破滅の光
はめつのひかり
遊戯王GXの世界観(つまり初代「遊戯王DM」および次作「遊戯王5D's」)に存在する概念。
闇に満たされた宇宙において、命を抱き育む「優しき闇」と戦い続けている、万物を破壊と消滅に導く方向性の表れである。
このため、正しき闇の勢力であるネオスペーシアンとは対立関係にある。
「光の波動」として10年前に地球に降り注ぎ、多くの人々やカードの精霊に取り付いては全てを破滅させようと暗躍していた。
この影響を受けた人物は思考が歪められ、全てを光で満たし消し去ることが至高の行いであるという価値観に支配される。また、斎王は破滅の光の意志総体に完全に肉体を乗っ取られていた。
ペガサスが語ったところでは数億年前にホワイトホールから出現したエネルギーであり、地球史においても著名な人物に負の影響を与え、数々の悲惨な戦争・紛争を引き起こしたとされる。
斎王の敗北による光の結社の壊滅に伴い、地球での手駒を失ったことで宇宙へ逃走した。
しかし、これ以前に光の波動を受けていたユベルが既に動き出しており、体を失う苦痛から逃れようとする逃避本能と十代への思慕が歪められた結果、全ての宇宙を自身の「愛」で満たし統一するという、破滅の光とほぼ同じ行動原理に支配されてしまっていた。
最終的に破滅の光がどうなったのかは不明だが、恐らく十代と正気に戻ったユベルのタッグによって滅ぼされたと思われる。

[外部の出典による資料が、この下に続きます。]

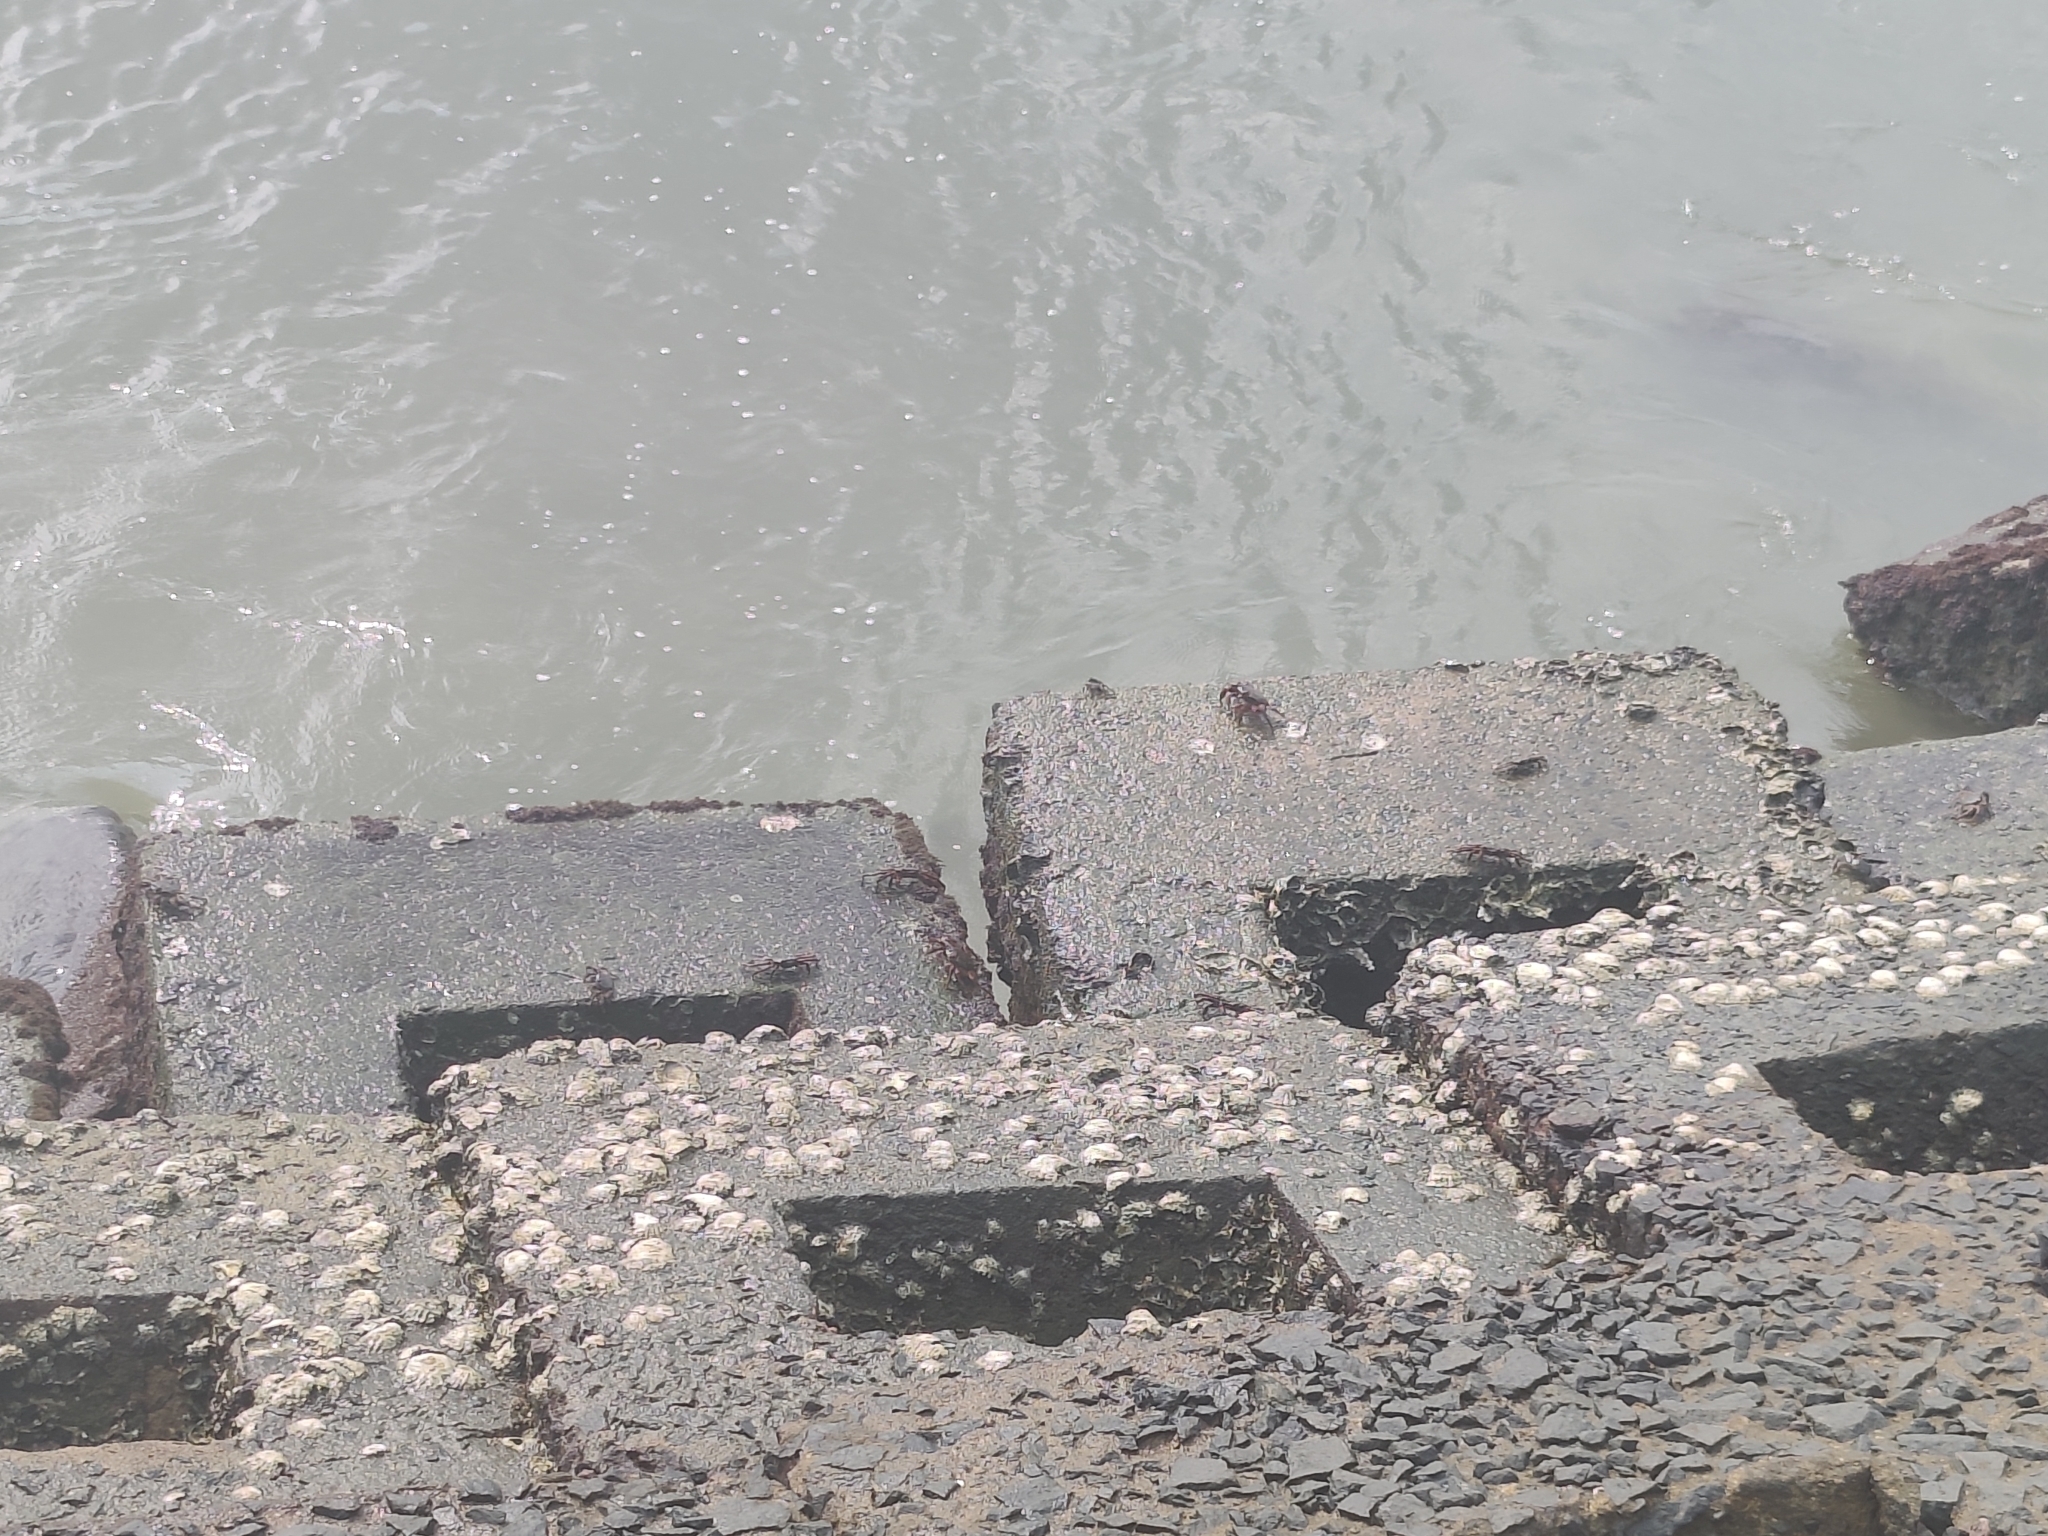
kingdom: Animalia
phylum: Arthropoda
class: Malacostraca
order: Decapoda
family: Grapsidae
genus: Grapsus
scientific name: Grapsus albolineatus
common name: Mottled lightfoot crab
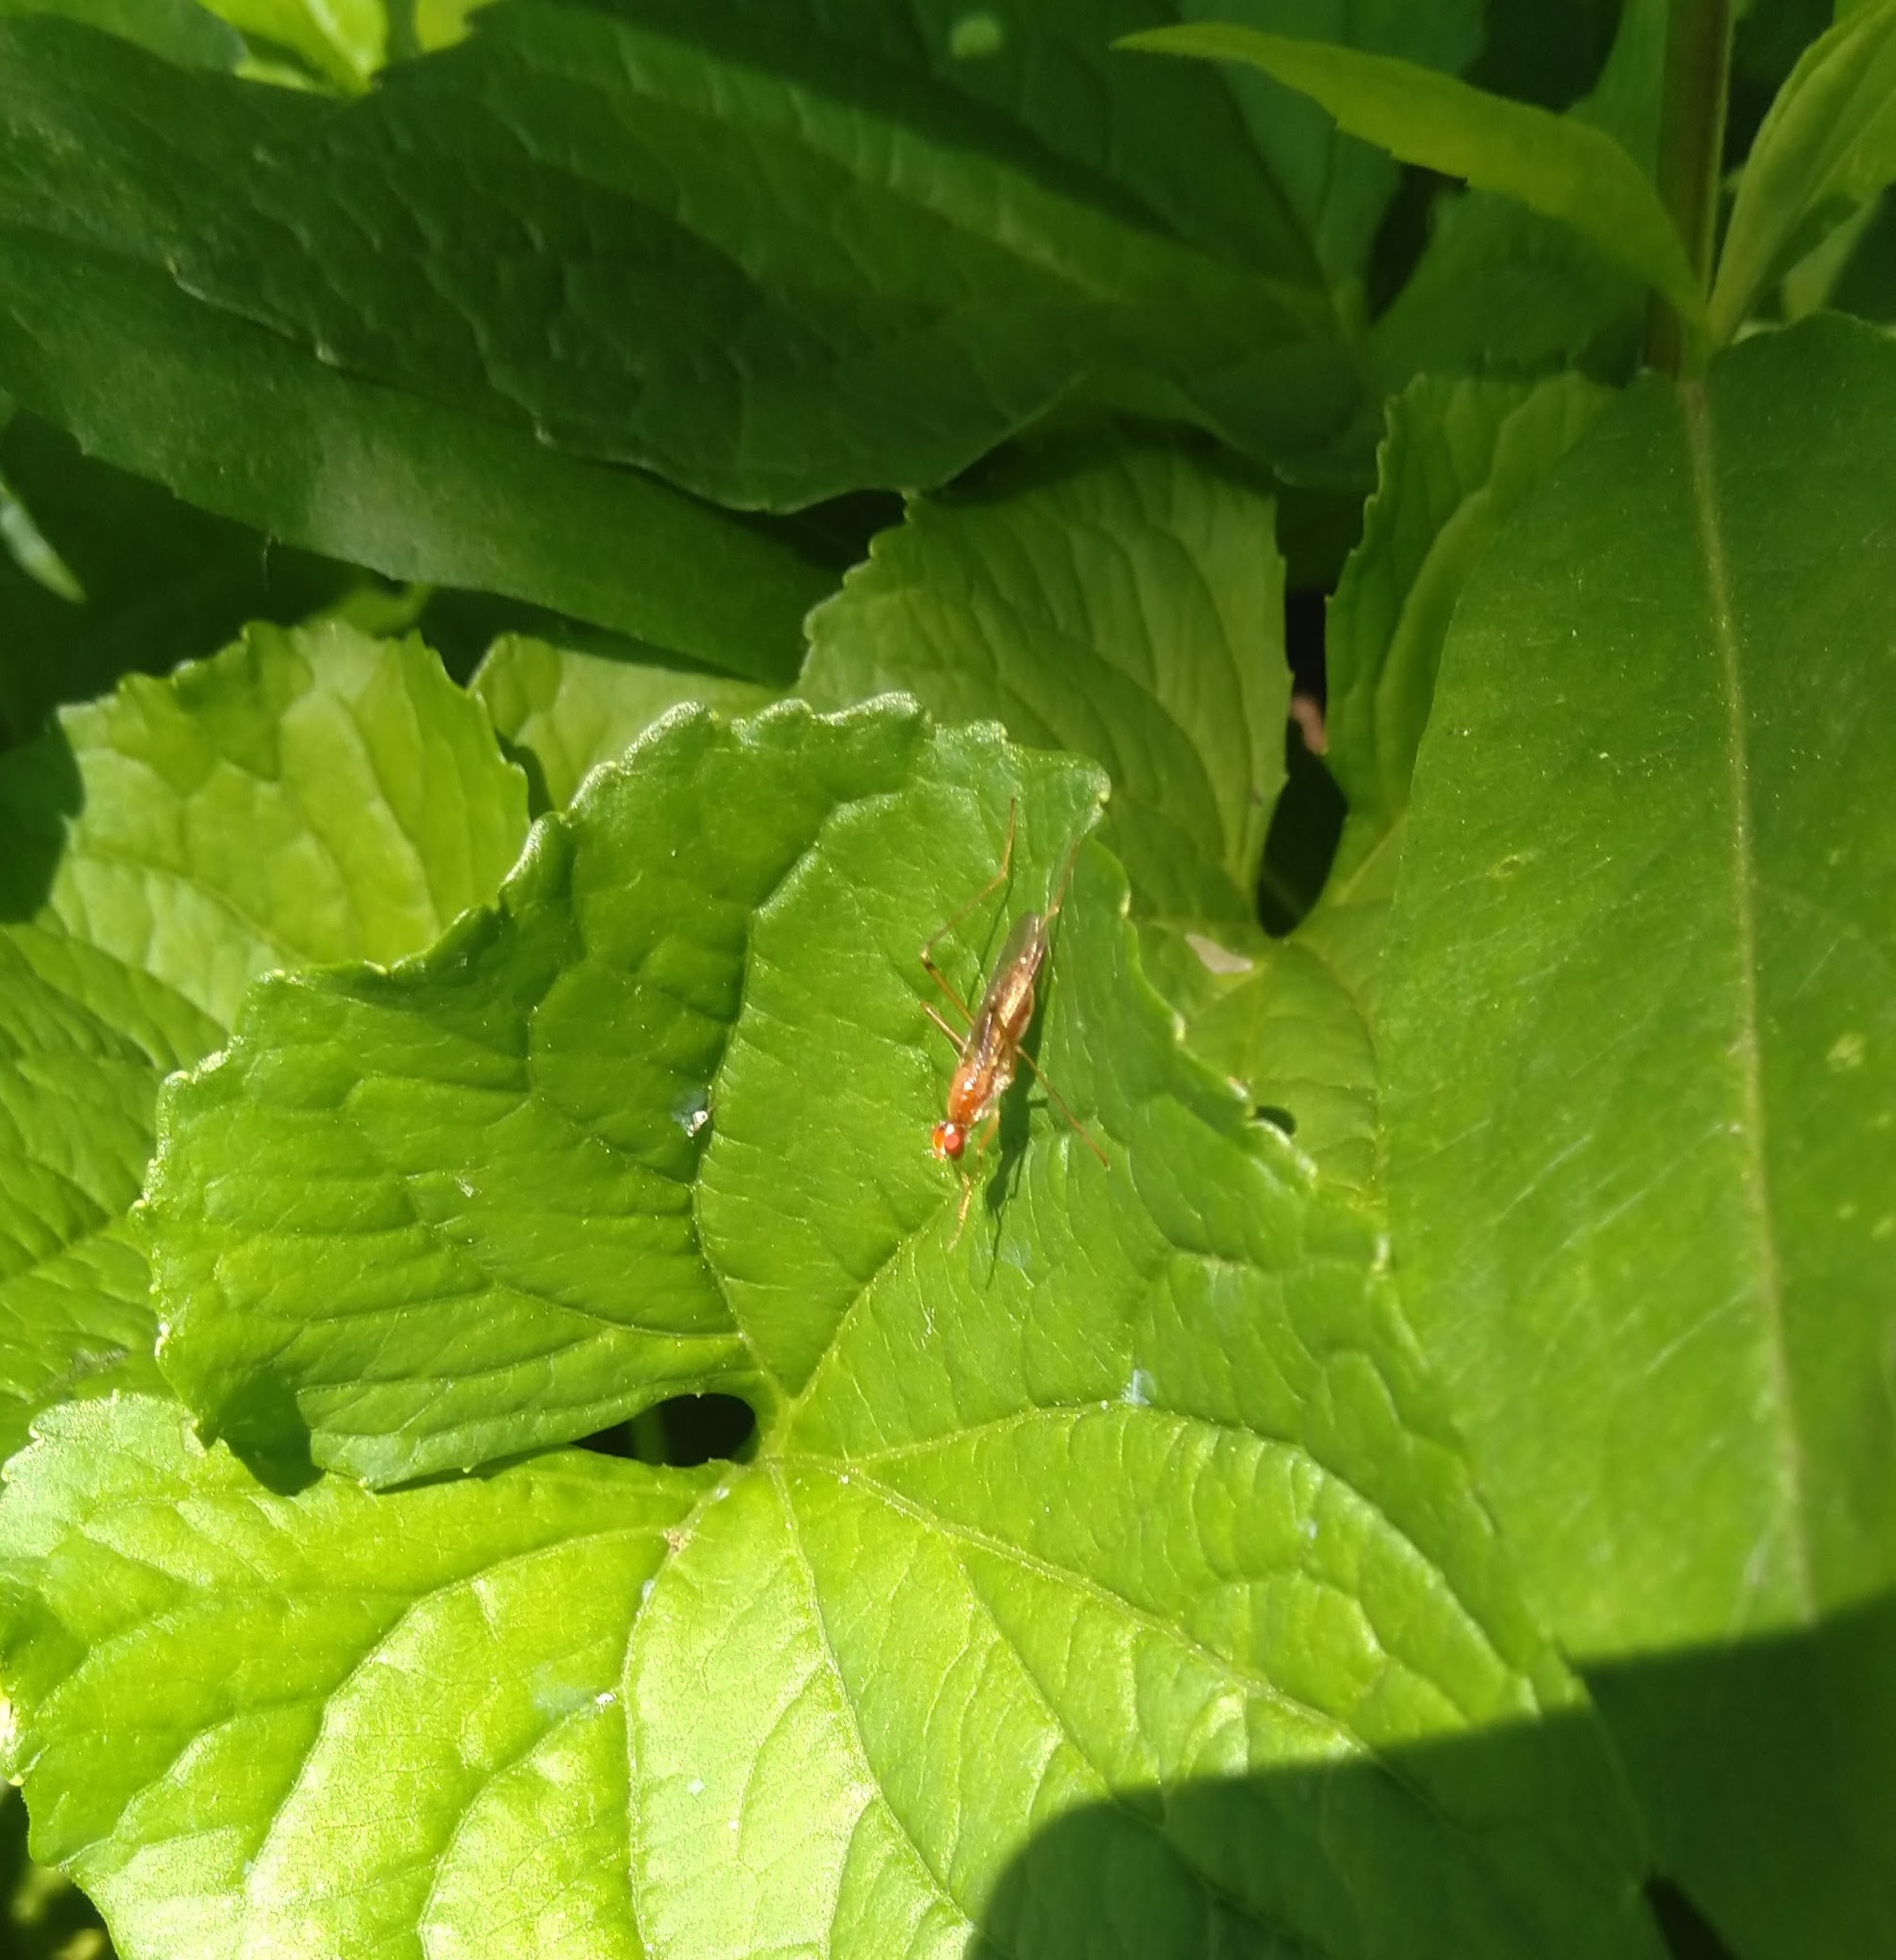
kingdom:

続編にしてDM世界における最後の戦いを描く5D'sでは破滅の光のことは全く語られていないが、斎王が登場予定だったDMとGXのクロスオーバー映画の構想を踏まえると、イリアステルの歴史介入が失敗した理由が少し見えて来る。
パラドックスは「時を超えた絆」においてDM時代の童美野町に現れ、ペガサスを抹殺することでデュエルモンスターズそのものを抹消しようと試みたが、仮にこれが上手くいっていた場合、シンクロ召喚が遠因となるモーメントの逆回転=世界規模のゼロ・リバースは防がれるものの、それ以前に「GX」の時代において破滅の光と戦う手段がなくなり世界が滅亡していた可能性が非常に高い。
破滅の光の意志は斎王からオージーンを通じて衛星兵器「ソーラ」を掌握し、地上全土を焼き尽くすことで破滅をもたらそうとしていたため、デュエルモンスターズという「人間が人知を超えた存在に対抗するため、同じ土俵に上がる手段」がないのであれば、それを止めることはできない。
イリアステルのいた未来は当然ながらGXにおいて十代が光の結社を止め、ユベルと共に破滅の光を滅ぼしたことで成り立っているため、それを否定しようとした時点で親殺しのパラドックスが発生し、敗北が必然となった……というロジックが成立するのである。